▶ Request
Format the lines of the records below as a numbered list, from the line containing "state / province: Bolivar" up to and including the line containing "name author: (L.) L.". Omit any blank lines.

▶ Stored records
****************************************

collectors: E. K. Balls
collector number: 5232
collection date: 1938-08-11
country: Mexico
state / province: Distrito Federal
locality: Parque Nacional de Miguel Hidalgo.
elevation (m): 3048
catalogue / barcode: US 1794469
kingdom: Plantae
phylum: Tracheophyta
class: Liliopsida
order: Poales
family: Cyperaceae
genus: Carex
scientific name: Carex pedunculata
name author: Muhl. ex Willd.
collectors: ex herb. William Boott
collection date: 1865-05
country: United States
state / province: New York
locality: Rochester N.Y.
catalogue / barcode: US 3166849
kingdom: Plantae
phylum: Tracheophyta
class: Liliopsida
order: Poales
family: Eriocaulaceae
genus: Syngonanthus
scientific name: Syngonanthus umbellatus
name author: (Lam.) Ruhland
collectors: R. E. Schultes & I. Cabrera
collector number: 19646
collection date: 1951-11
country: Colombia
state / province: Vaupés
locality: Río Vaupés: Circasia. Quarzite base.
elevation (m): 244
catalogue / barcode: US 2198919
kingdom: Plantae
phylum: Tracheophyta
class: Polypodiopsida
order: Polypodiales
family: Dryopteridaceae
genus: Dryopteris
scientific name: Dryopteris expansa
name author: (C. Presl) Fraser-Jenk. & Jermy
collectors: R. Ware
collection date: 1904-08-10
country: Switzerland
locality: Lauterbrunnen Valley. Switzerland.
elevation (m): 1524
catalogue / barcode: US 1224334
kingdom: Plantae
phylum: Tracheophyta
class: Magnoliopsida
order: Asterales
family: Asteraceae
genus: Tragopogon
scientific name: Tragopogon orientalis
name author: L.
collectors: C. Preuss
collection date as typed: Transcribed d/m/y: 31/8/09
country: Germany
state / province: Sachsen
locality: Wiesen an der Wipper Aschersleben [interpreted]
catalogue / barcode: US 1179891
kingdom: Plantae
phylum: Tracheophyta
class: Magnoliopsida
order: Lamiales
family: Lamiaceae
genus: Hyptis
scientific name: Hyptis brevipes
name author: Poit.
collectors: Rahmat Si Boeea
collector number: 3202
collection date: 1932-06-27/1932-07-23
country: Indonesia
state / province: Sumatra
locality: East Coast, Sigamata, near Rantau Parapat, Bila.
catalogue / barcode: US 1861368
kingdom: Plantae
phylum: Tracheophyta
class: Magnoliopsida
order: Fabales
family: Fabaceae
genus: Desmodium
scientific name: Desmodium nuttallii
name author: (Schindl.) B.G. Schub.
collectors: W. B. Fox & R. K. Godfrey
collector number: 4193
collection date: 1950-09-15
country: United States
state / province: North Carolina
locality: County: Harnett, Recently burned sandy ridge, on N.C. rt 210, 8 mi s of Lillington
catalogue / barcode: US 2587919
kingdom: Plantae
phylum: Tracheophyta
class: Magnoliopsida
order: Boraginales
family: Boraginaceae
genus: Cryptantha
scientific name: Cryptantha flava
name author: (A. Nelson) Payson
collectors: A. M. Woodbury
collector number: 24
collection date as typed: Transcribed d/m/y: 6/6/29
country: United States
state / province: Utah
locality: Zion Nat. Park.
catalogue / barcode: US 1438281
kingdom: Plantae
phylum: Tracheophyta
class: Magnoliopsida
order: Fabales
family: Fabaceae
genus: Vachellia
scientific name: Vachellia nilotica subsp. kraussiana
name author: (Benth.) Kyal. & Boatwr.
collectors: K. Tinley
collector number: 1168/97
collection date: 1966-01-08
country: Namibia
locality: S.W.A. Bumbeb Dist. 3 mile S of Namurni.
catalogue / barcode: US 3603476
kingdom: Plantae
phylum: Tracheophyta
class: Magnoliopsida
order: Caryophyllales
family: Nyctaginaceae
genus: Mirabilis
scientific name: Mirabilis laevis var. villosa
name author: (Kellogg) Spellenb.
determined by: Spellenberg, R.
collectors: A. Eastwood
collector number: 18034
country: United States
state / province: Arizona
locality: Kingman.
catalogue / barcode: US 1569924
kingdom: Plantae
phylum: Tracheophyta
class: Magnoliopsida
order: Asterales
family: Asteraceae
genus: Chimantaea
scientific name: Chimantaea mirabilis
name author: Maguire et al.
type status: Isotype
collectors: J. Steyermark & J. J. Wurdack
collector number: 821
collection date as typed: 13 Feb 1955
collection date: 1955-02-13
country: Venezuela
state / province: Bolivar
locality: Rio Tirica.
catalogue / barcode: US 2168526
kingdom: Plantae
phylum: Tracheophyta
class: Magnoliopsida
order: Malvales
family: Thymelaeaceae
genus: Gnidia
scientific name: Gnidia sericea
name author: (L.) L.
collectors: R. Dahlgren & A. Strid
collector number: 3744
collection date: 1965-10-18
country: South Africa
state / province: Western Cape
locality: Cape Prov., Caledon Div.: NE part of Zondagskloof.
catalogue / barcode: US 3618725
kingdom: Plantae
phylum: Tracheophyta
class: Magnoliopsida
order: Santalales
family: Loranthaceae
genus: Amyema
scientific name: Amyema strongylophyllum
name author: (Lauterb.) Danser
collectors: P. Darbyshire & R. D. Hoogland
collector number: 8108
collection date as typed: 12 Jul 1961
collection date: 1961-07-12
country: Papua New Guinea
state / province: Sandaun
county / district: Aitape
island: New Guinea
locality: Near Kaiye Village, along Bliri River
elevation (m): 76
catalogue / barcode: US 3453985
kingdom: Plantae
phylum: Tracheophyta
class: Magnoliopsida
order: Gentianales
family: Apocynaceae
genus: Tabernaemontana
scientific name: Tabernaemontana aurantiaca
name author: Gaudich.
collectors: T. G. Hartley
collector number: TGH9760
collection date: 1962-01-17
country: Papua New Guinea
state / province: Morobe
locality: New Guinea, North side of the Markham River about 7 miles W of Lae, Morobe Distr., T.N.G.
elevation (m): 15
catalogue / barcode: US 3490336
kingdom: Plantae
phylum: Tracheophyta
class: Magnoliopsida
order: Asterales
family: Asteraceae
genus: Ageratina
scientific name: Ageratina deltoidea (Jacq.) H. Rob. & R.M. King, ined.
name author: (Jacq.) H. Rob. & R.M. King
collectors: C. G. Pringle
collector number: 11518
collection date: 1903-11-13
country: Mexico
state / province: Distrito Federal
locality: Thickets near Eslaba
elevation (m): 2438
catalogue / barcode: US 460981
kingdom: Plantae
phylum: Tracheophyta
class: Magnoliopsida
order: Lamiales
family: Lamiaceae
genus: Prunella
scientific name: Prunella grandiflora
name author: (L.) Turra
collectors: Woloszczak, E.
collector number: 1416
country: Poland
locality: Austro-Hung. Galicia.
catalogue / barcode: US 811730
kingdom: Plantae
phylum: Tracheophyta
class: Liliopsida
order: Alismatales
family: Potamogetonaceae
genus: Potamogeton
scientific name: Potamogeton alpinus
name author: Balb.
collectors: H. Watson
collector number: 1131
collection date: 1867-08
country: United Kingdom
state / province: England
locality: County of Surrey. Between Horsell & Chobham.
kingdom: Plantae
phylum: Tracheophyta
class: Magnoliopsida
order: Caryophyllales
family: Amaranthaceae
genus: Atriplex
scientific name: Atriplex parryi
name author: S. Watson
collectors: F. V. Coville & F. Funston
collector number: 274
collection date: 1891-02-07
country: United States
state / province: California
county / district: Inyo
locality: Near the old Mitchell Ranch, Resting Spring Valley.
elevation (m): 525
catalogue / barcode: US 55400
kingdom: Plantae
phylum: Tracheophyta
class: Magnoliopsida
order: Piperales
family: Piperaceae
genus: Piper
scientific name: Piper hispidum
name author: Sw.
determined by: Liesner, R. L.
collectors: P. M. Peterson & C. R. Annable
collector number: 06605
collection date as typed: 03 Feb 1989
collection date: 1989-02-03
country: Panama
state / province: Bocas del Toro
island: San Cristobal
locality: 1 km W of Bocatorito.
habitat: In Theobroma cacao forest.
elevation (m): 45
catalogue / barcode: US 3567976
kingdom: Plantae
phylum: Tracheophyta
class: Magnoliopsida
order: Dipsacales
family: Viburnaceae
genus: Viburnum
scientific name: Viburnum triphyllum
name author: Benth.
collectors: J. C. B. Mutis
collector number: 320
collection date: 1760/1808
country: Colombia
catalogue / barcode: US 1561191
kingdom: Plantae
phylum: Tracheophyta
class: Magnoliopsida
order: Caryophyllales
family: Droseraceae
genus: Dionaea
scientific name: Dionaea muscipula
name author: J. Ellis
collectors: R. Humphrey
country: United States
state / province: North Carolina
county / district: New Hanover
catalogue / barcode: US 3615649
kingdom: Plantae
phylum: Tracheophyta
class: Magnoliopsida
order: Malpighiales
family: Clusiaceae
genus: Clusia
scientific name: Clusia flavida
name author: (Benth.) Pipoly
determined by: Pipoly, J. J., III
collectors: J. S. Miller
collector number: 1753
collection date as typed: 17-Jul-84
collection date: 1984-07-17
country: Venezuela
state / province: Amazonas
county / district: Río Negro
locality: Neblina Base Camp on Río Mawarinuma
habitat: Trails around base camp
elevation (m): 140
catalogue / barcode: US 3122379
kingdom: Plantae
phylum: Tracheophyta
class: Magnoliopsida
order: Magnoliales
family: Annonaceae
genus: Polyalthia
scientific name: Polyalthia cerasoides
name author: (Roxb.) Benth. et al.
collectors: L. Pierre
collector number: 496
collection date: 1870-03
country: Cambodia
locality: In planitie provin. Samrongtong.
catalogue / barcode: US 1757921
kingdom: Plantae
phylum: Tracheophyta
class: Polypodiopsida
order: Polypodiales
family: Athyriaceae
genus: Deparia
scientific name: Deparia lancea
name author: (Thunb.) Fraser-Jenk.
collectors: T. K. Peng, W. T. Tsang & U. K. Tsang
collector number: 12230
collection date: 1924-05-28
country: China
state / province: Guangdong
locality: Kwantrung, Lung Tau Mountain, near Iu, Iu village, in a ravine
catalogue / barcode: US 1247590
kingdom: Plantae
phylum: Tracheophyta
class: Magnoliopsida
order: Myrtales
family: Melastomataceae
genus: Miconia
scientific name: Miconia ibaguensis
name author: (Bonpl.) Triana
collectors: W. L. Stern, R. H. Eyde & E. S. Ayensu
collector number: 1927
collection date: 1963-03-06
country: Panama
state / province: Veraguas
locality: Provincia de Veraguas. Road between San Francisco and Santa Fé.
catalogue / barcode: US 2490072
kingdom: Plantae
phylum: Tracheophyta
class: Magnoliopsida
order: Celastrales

****************************************

▶ Response below
1. state / province: Bolivar
2. locality: Rio Tirica.
3. catalogue / barcode: US 2168526
4. kingdom: Plantae
5. phylum: Tracheophyta
6. class: Magnoliopsida
7. order: Malvales
8. family: Thymelaeaceae
9. genus: Gnidia
10. scientific name: Gnidia sericea
11. name author: (L.) L.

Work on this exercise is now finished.